▶ Source data
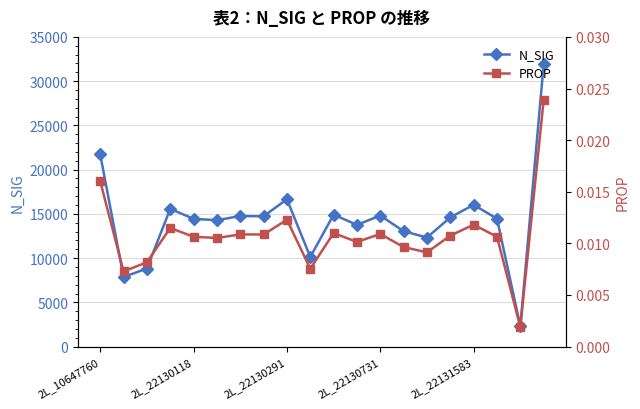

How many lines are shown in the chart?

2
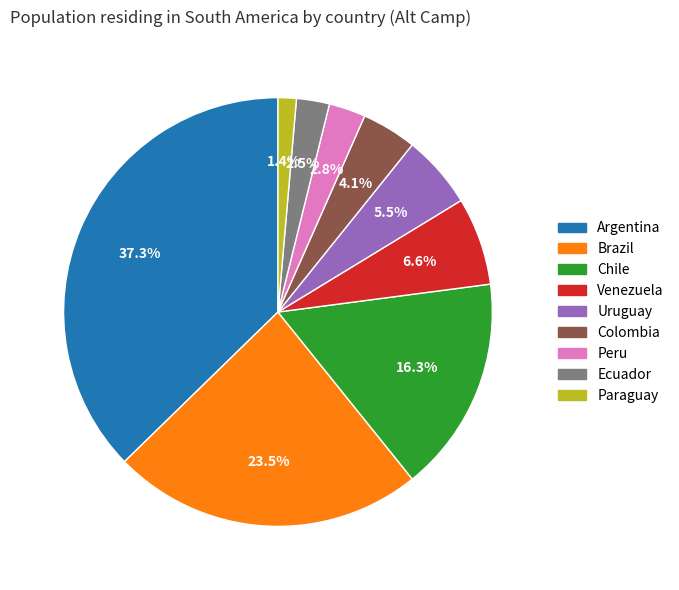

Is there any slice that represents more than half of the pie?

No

---

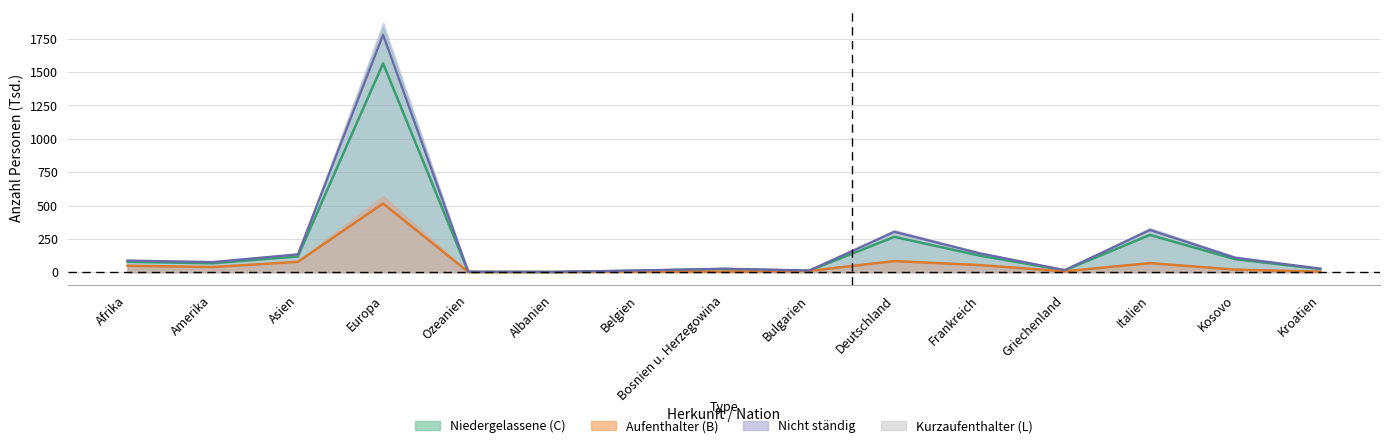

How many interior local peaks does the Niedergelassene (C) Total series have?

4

▶ The task
Copy out the lines above starting at the one containing "How many lines are shown in the chart?" and ending at the one containing "Is there any", leaving out the pictures.

▶ Answer
How many lines are shown in the chart?

2

Is there any slice that represents more than half of the pie?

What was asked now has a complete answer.